* Alıştırma metni:
Gerçeklerden Haberdar Olun
İstanbul
Orta şiddetli yağmur
16°
Ara
Damga Gündem Yerel tehlikeye dikkat!

Yerel tehlikeye dikkat!

Seçim sonuçlarını farklı bir açıdan değerlendirelim bu yazımızda...  Bir seçim geriye giderek başlayalım. 10 Ağustos 2014 Cumhurbaşkanlığı seçimlerine sayın Erdoğan, neredeyse bütün partilere karşı tek başına girdi ve seçimlerde yüzde 52 oyla çıktı.

Okunma Süresi: 6 dk

Seçim sonuçlarını farklı bir açıdan değerlendirelim bu yazımızda...  Bir seçim geriye giderek başlayalım. 10 Ağustos 2014 Cumhurbaşkanlığı seçimlerine sayın Erdoğan, neredeyse bütün partilere karşı tek başına girdi ve seçimlerde yüzde 52 oyla çıktı.
CHP-MHP ve diğer partiler karşı ittifak yapmışlardı.
16 Nisan 2017 de yapılan cumhurbaşkanlığı hükümet sistemini (Başkanlık) içeren referanduma AK Parti ve MHP ittifakıyla gidildi;
Sonuç: yüzde 52
Ve 24 Haziran yine aynı sonuç yüzde 52...
Sayın Erdoğan 50-60 bandına oturmuş gibi gözüküyor.
50'den aşağı düşmez, konjonktürel gelişmelere göre yüzde 60 oranını yakalayabilir.
Millet reisini kolay kolay bırakmayacak gibi
***
Seçmen hükümete mi mesaj verdi Ak Partiye mi?
Sonuçlar bize ikazın-mesajın Ak Parti'ye yapıldığını söylüyor.
Hükümetten memnuniyetsizlik olsaydı sayın Erdoğan’a da oy vermezdi.
Ak Parti teşkilatları partinin oyu olan yüzde 42'yi gözardı edip, yüzde 52 yi sahiplenme yoluna gidiyor.
Düğün-dernekler kuruldu vur patlasın-çal oynasın.
‘İyi de kardeşim, yas mı tutsunlar, karalar mı bağlasınlar?’ diyebilirsiniz...
Yas da tutmasınlar elbet, lakin Ak Parti açısında sevinç çığlıkları atacak bir netice de yok ortada.
Erkene alınmazsa yerel seçimlere en fazla 9 ay var. 
Eğlenerek zaman kaybetmenin getirisi yok, kendinizi kandırmaktan öte
***
Ak Parti de 2011 genel seçimlerinden sonra teşkilat profilinde köklü değişikliğe gitti ve büyük orandan seküler düşünce yapısının hakimiyetine girdi
Kapı kapı dolaşan yöneticiler gitti, pastadan pay alma yarışında olanlar geldi.

* Kayıtlı veriler:
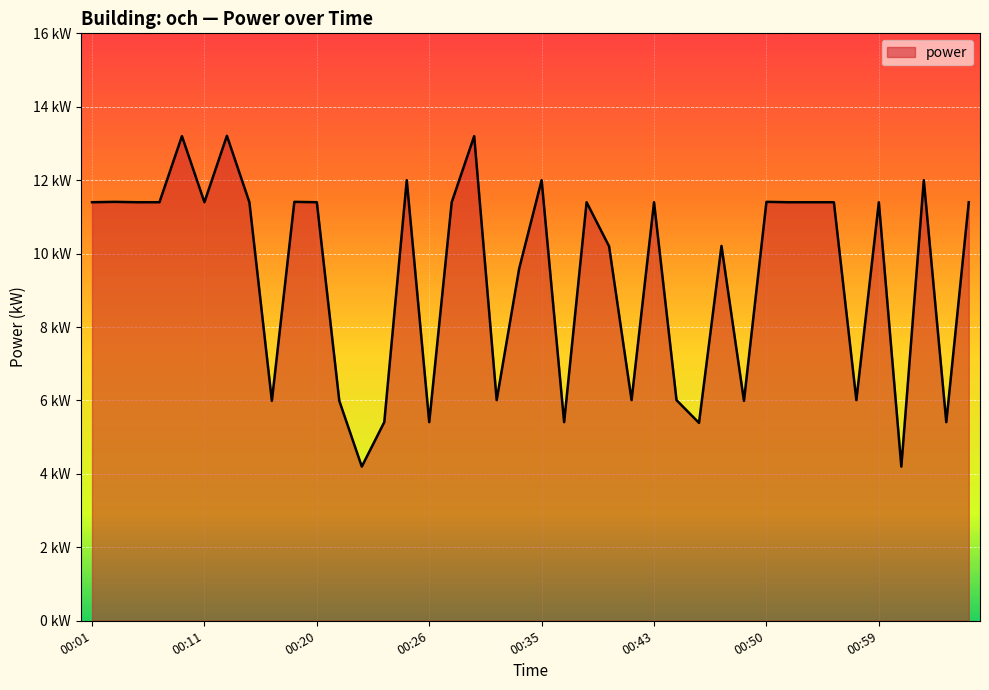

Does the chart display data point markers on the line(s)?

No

* Görev 1:
Seçim sonuçlarını ele alan yazıya göre aşağıdaki soruları yanıtlayın.
(a) Erdoğan'ın neredeyse bütün partilere karşı tek başına girdiği Cumhurbaşkanlığı seçimleri hangi tarihte yapıldı?
(b) Ak Parti teşkilatları partinin oyu olan hangi oranı göz ardı ediyor?
(c) Erkene alınmazsa yerel seçimlere en fazla ne kadar süre var?
* Görev 2: Seçim sonuçlarını ele alan yazıda "Okunma Süresi: 6" sözlerinden "karşı ittifak yapmışlardı." sözlerine kadar olan bölümü hiç değiştirmeden yazın.
* Görev 3: Seçim sonuçlarını ele alan yazıya göre seçmenin mesajı neden hükümete değil de Ak Parti'ye verilmiş sayılıyor? Bir ile üç cümle arasında açıklayın.

* Alıştırma çözümü 1:
(a) 10 Ağustos 2014
(b) Yüzde 42
(c) 9 ay

* Alıştırma çözümü 2:
Okunma Süresi: 6 dk

Seçim sonuçlarını farklı bir açıdan değerlendirelim bu yazımızda...  Bir seçim geriye giderek başlayalım. 10 Ağustos 2014 Cumhurbaşkanlığı seçimlerine sayın Erdoğan, neredeyse bütün partilere karşı tek başına girdi ve seçimlerde yüzde 52 oyla çıktı.
CHP-MHP ve diğer partiler karşı ittifak yapmışlardı.

* Alıştırma çözümü 3: Yazara göre seçmen hükümetten memnun olmasaydı sayın Erdoğan'a da oy vermezdi. Bu nedenle sonuçlar, ikazın ve mesajın Ak Parti'ye yapıldığını gösteriyor.